To address low accuracy, poor interpretability, and difficulty in modeling nonlinear relationships in wind power forecasting, this paper proposes a physics-guided and data-driven hybrid semi-parametric model. A parametric base model is constructed based on the physical wind speed–power relationship, while a nonparametric residual module—implemented via XGBoost or LightGBM—captures unmodeled influences. We introduce, for the first time, a synergistic architecture integrating a physics-based submodel with a SHAP-explained residual module, further enhanced by conformal quantile regression (CQR) for rigorous uncertainty quantification. Evaluated on real-world measurements from a four-turbine wind farm, the model reduces average prediction error by 37% compared to a pure physics-based baseline. It thus significantly improves support for fault early warning and operational optimization, achieving high accuracy, strong interpretability, and reliable uncertainty estimation.

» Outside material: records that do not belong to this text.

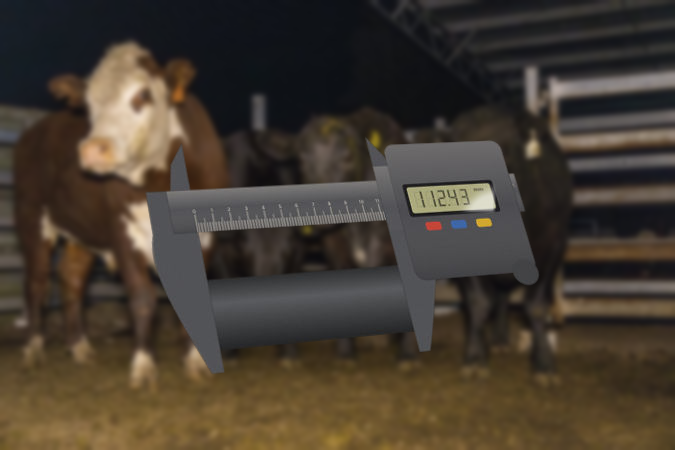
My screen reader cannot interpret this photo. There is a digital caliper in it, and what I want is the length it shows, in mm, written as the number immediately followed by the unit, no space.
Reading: 112.43mm
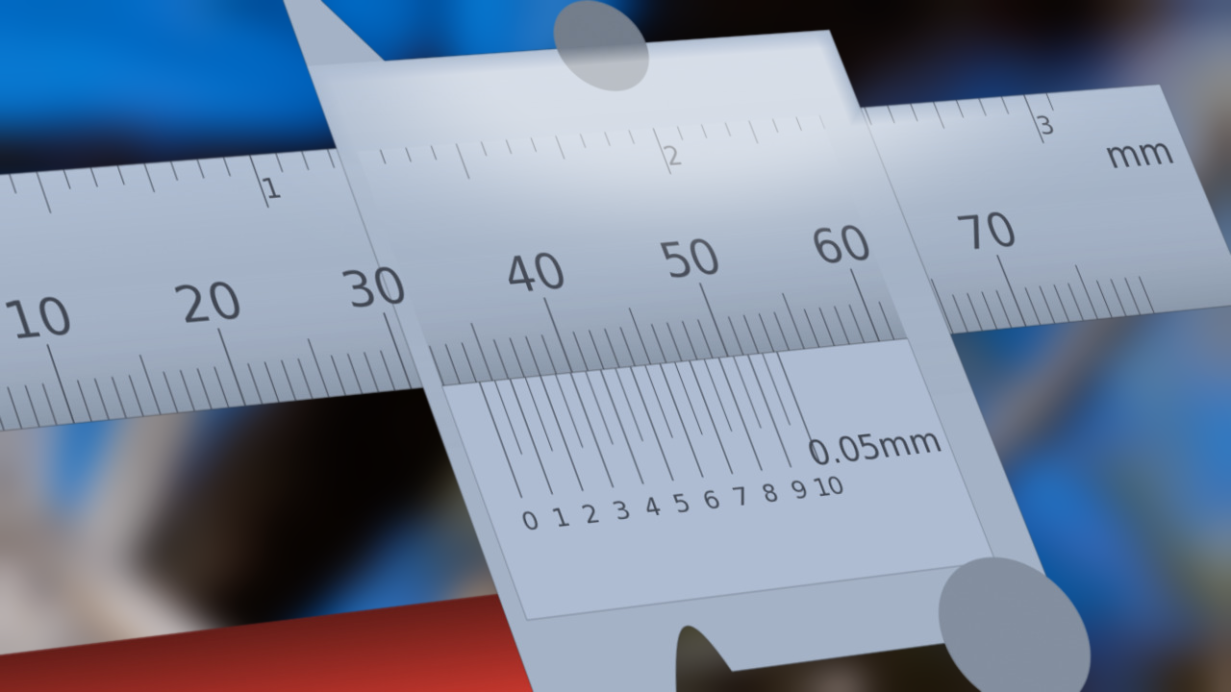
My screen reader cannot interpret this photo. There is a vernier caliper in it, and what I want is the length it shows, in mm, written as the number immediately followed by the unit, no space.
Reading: 34.2mm
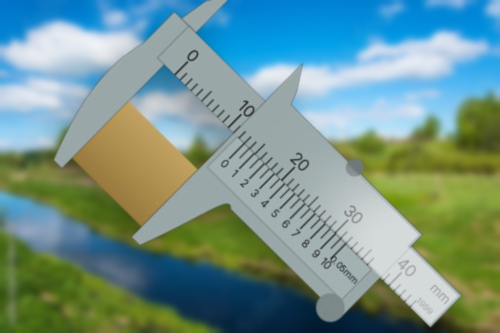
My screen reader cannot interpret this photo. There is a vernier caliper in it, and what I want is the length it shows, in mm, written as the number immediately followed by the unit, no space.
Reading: 13.0mm
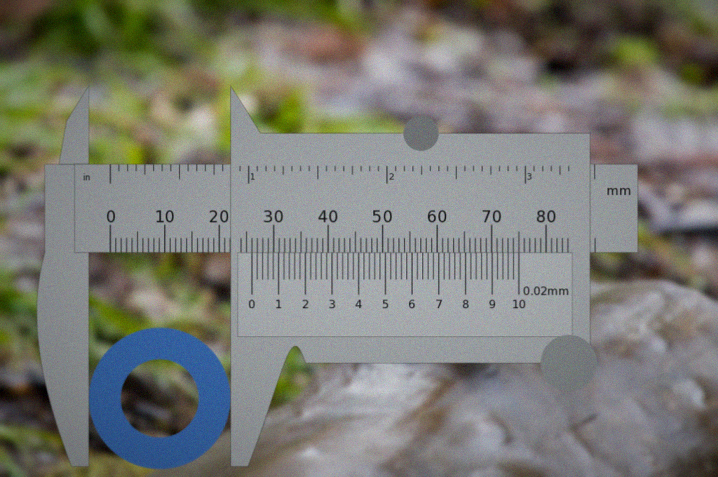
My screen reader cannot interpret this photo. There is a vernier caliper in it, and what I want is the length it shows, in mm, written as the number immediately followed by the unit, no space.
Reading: 26.0mm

The rapid growth of the wind energy sector underscores the urgent need to optimize turbine operations and ensure effective maintenance through early fault detection systems. While traditional empirical and physics-based models offer approximate predictions of power generation based on wind speed, they often fail to capture the complex, non-linear relationships between other input variables and the resulting power output. Data-driven machine learning methods present a promising avenue for improving wind turbine modeling by leveraging large datasets, enhancing prediction accuracy but often at the cost of interpretability. In this study, we propose a hybrid semi-parametric model that combines the strengths of both approaches, applied to a dataset from a wind farm with four turbines. The model integrates a physics-inspired submodel, providing a reasonable approximation of power generation, with a non-parametric submodel that predicts the residuals. This non-parametric submodel is trained on a broader range of variables to account for phenomena not captured by the physics-based component. The hybrid model achieves a 37% improvement in prediction accuracy over the physics-based model. To enhance interpretability, SHAP values are used to analyze the influence of input features on the residual submodel's output. Additionally, prediction uncertainties are quantified using a conformalized quantile regression method. The combination of these techniques, alongside the physics grounding of the parametric submodel, provides a flexible, accurate, and reliable framework. Ultimately, this study opens the door for evaluating the impact of unmodeled variables on wind turbine power generation, offering a basis for potential optimization.